Work item → Reproduce all of the items below, substituting "Basversterkers" for "Gitaarversterkers" and leaving every other part unchanged.

━━━

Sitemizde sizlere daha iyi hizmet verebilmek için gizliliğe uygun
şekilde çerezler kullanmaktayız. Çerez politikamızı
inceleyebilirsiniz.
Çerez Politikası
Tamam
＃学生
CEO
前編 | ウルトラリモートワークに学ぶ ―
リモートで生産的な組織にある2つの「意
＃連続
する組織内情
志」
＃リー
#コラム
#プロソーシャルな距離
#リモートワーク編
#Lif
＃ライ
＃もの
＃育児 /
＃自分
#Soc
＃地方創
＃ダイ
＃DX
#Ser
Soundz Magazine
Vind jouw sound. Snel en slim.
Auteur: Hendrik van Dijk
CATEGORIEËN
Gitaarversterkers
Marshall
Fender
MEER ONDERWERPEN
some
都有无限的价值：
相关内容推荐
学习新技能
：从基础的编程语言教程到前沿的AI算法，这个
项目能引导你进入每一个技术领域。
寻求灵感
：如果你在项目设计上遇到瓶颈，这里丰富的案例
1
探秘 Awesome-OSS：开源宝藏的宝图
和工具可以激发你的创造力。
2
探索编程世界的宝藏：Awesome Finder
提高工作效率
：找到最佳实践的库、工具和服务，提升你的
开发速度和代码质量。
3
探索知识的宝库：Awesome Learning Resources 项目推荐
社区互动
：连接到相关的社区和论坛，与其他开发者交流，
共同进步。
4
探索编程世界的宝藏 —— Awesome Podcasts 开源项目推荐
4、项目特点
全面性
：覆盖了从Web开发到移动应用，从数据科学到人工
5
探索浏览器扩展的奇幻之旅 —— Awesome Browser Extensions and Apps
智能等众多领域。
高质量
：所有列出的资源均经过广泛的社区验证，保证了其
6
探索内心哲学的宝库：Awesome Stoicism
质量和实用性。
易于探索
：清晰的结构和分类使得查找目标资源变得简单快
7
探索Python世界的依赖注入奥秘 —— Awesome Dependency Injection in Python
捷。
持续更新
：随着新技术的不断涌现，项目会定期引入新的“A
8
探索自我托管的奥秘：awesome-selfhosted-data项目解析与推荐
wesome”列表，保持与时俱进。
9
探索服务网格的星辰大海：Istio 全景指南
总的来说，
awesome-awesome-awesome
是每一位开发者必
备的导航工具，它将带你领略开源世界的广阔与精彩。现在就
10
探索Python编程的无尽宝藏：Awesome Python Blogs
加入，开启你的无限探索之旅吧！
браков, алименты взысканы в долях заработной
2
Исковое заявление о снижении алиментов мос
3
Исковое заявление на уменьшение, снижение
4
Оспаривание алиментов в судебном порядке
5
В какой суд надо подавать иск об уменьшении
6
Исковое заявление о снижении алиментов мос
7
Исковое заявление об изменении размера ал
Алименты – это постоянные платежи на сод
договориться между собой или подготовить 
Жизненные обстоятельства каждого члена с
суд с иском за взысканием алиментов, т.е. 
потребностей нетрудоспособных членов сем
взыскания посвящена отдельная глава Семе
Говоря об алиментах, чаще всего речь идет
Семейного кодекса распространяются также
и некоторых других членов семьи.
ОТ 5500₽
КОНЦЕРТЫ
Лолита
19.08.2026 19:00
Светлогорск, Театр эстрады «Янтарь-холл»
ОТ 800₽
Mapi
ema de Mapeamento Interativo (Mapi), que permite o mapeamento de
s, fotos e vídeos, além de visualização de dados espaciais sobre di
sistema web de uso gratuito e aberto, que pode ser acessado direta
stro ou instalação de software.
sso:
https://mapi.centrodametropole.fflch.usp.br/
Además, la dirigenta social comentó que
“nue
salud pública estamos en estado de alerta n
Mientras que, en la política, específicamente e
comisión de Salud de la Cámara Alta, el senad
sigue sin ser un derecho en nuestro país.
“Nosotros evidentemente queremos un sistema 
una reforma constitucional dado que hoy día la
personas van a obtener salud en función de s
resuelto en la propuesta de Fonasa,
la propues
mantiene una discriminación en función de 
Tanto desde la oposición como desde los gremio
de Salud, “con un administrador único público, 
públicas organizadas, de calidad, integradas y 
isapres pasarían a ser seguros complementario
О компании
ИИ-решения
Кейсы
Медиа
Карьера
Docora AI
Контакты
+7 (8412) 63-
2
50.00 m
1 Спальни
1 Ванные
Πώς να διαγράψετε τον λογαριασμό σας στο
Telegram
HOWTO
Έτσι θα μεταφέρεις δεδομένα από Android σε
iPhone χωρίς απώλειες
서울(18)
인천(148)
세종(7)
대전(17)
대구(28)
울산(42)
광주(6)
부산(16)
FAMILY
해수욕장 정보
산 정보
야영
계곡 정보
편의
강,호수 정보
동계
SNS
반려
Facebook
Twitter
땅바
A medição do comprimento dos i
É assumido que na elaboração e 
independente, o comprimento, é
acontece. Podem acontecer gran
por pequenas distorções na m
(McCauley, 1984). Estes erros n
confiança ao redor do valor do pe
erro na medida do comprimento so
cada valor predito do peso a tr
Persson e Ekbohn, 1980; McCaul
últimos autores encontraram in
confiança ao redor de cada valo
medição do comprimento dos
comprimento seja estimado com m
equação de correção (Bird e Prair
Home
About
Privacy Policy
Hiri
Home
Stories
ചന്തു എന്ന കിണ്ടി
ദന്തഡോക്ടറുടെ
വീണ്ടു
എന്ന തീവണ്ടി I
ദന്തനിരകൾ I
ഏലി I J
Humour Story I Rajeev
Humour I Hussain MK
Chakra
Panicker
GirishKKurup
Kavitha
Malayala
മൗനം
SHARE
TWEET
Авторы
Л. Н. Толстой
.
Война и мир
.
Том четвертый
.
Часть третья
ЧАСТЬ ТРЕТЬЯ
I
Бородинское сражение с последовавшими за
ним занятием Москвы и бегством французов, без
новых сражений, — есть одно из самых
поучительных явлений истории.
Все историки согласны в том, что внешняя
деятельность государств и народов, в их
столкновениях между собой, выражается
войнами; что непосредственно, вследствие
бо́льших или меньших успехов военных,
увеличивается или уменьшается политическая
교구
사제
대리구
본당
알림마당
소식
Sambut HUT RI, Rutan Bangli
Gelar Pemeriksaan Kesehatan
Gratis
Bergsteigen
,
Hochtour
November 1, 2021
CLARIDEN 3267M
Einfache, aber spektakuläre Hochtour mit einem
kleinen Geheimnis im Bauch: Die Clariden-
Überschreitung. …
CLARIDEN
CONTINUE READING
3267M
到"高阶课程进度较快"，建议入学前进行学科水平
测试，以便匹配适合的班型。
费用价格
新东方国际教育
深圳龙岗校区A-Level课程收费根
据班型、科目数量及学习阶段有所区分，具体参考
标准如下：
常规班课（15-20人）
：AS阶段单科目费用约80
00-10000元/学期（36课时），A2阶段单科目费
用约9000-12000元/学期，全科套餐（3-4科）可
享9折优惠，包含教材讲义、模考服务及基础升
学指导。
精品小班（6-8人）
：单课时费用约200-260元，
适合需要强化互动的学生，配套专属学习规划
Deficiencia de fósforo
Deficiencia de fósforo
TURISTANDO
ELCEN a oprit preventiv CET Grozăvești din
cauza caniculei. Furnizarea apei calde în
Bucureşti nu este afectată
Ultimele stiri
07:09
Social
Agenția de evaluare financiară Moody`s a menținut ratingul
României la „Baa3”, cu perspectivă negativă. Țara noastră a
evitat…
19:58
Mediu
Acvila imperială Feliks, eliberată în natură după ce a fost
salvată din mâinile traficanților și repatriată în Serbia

━━━

Result →
Sitemizde sizlere daha iyi hizmet verebilmek için gizliliğe uygun
şekilde çerezler kullanmaktayız. Çerez politikamızı
inceleyebilirsiniz.
Çerez Politikası
Tamam
＃学生
CEO
前編 | ウルトラリモートワークに学ぶ ―
リモートで生産的な組織にある2つの「意
＃連続
する組織内情
志」
＃リー
#コラム
#プロソーシャルな距離
#リモートワーク編
#Lif
＃ライ
＃もの
＃育児 /
＃自分
#Soc
＃地方創
＃ダイ
＃DX
#Ser
Soundz Magazine
Vind jouw sound. Snel en slim.
Auteur: Hendrik van Dijk
CATEGORIEËN
Basversterkers
Marshall
Fender
MEER ONDERWERPEN
some
都有无限的价值：
相关内容推荐
学习新技能
：从基础的编程语言教程到前沿的AI算法，这个
项目能引导你进入每一个技术领域。
寻求灵感
：如果你在项目设计上遇到瓶颈，这里丰富的案例
1
探秘 Awesome-OSS：开源宝藏的宝图
和工具可以激发你的创造力。
2
探索编程世界的宝藏：Awesome Finder
提高工作效率
：找到最佳实践的库、工具和服务，提升你的
开发速度和代码质量。
3
探索知识的宝库：Awesome Learning Resources 项目推荐
社区互动
：连接到相关的社区和论坛，与其他开发者交流，
共同进步。
4
探索编程世界的宝藏 —— Awesome Podcasts 开源项目推荐
4、项目特点
全面性
：覆盖了从Web开发到移动应用，从数据科学到人工
5
探索浏览器扩展的奇幻之旅 —— Awesome Browser Extensions and Apps
智能等众多领域。
高质量
：所有列出的资源均经过广泛的社区验证，保证了其
6
探索内心哲学的宝库：Awesome Stoicism
质量和实用性。
易于探索
：清晰的结构和分类使得查找目标资源变得简单快
7
探索Python世界的依赖注入奥秘 —— Awesome Dependency Injection in Python
捷。
持续更新
：随着新技术的不断涌现，项目会定期引入新的“A
8
探索自我托管的奥秘：awesome-selfhosted-data项目解析与推荐
wesome”列表，保持与时俱进。
9
探索服务网格的星辰大海：Istio 全景指南
总的来说，
awesome-awesome-awesome
是每一位开发者必
备的导航工具，它将带你领略开源世界的广阔与精彩。现在就
10
探索Python编程的无尽宝藏：Awesome Python Blogs
加入，开启你的无限探索之旅吧！
браков, алименты взысканы в долях заработной
2
Исковое заявление о снижении алиментов мос
3
Исковое заявление на уменьшение, снижение
4
Оспаривание алиментов в судебном порядке
5
В какой суд надо подавать иск об уменьшении
6
Исковое заявление о снижении алиментов мос
7
Исковое заявление об изменении размера ал
Алименты – это постоянные платежи на сод
договориться между собой или подготовить 
Жизненные обстоятельства каждого члена с
суд с иском за взысканием алиментов, т.е. 
потребностей нетрудоспособных членов сем
взыскания посвящена отдельная глава Семе
Говоря об алиментах, чаще всего речь идет
Семейного кодекса распространяются также
и некоторых других членов семьи.
ОТ 5500₽
КОНЦЕРТЫ
Лолита
19.08.2026 19:00
Светлогорск, Театр эстрады «Янтарь-холл»
ОТ 800₽
Mapi
ema de Mapeamento Interativo (Mapi), que permite o mapeamento de
s, fotos e vídeos, além de visualização de dados espaciais sobre di
sistema web de uso gratuito e aberto, que pode ser acessado direta
stro ou instalação de software.
sso:
https://mapi.centrodametropole.fflch.usp.br/
Además, la dirigenta social comentó que
“nue
salud pública estamos en estado de alerta n
Mientras que, en la política, específicamente e
comisión de Salud de la Cámara Alta, el senad
sigue sin ser un derecho en nuestro país.
“Nosotros evidentemente queremos un sistema 
una reforma constitucional dado que hoy día la
personas van a obtener salud en función de s
resuelto en la propuesta de Fonasa,
la propues
mantiene una discriminación en función de 
Tanto desde la oposición como desde los gremio
de Salud, “con un administrador único público, 
públicas organizadas, de calidad, integradas y 
isapres pasarían a ser seguros complementario
О компании
ИИ-решения
Кейсы
Медиа
Карьера
Docora AI
Контакты
+7 (8412) 63-
2
50.00 m
1 Спальни
1 Ванные
Πώς να διαγράψετε τον λογαριασμό σας στο
Telegram
HOWTO
Έτσι θα μεταφέρεις δεδομένα από Android σε
iPhone χωρίς απώλειες
서울(18)
인천(148)
세종(7)
대전(17)
대구(28)
울산(42)
광주(6)
부산(16)
FAMILY
해수욕장 정보
산 정보
야영
계곡 정보
편의
강,호수 정보
동계
SNS
반려
Facebook
Twitter
땅바
A medição do comprimento dos i
É assumido que na elaboração e 
independente, o comprimento, é
acontece. Podem acontecer gran
por pequenas distorções na m
(McCauley, 1984). Estes erros n
confiança ao redor do valor do pe
erro na medida do comprimento so
cada valor predito do peso a tr
Persson e Ekbohn, 1980; McCaul
últimos autores encontraram in
confiança ao redor de cada valo
medição do comprimento dos
comprimento seja estimado com m
equação de correção (Bird e Prair
Home
About
Privacy Policy
Hiri
Home
Stories
ചന്തു എന്ന കിണ്ടി
ദന്തഡോക്ടറുടെ
വീണ്ടു
എന്ന തീവണ്ടി I
ദന്തനിരകൾ I
ഏലി I J
Humour Story I Rajeev
Humour I Hussain MK
Chakra
Panicker
GirishKKurup
Kavitha
Malayala
മൗനം
SHARE
TWEET
Авторы
Л. Н. Толстой
.
Война и мир
.
Том четвертый
.
Часть третья
ЧАСТЬ ТРЕТЬЯ
I
Бородинское сражение с последовавшими за
ним занятием Москвы и бегством французов, без
новых сражений, — есть одно из самых
поучительных явлений истории.
Все историки согласны в том, что внешняя
деятельность государств и народов, в их
столкновениях между собой, выражается
войнами; что непосредственно, вследствие
бо́льших или меньших успехов военных,
увеличивается или уменьшается политическая
교구
사제
대리구
본당
알림마당
소식
Sambut HUT RI, Rutan Bangli
Gelar Pemeriksaan Kesehatan
Gratis
Bergsteigen
,
Hochtour
November 1, 2021
CLARIDEN 3267M
Einfache, aber spektakuläre Hochtour mit einem
kleinen Geheimnis im Bauch: Die Clariden-
Überschreitung. …
CLARIDEN
CONTINUE READING
3267M
到"高阶课程进度较快"，建议入学前进行学科水平
测试，以便匹配适合的班型。
费用价格
新东方国际教育
深圳龙岗校区A-Level课程收费根
据班型、科目数量及学习阶段有所区分，具体参考
标准如下：
常规班课（15-20人）
：AS阶段单科目费用约80
00-10000元/学期（36课时），A2阶段单科目费
用约9000-12000元/学期，全科套餐（3-4科）可
享9折优惠，包含教材讲义、模考服务及基础升
学指导。
精品小班（6-8人）
：单课时费用约200-260元，
适合需要强化互动的学生，配套专属学习规划
Deficiencia de fósforo
Deficiencia de fósforo
TURISTANDO
ELCEN a oprit preventiv CET Grozăvești din
cauza caniculei. Furnizarea apei calde în
Bucureşti nu este afectată
Ultimele stiri
07:09
Social
Agenția de evaluare financiară Moody`s a menținut ratingul
României la „Baa3”, cu perspectivă negativă. Țara noastră a
evitat…
19:58
Mediu
Acvila imperială Feliks, eliberată în natură după ce a fost
salvată din mâinile traficanților și repatriată în Serbia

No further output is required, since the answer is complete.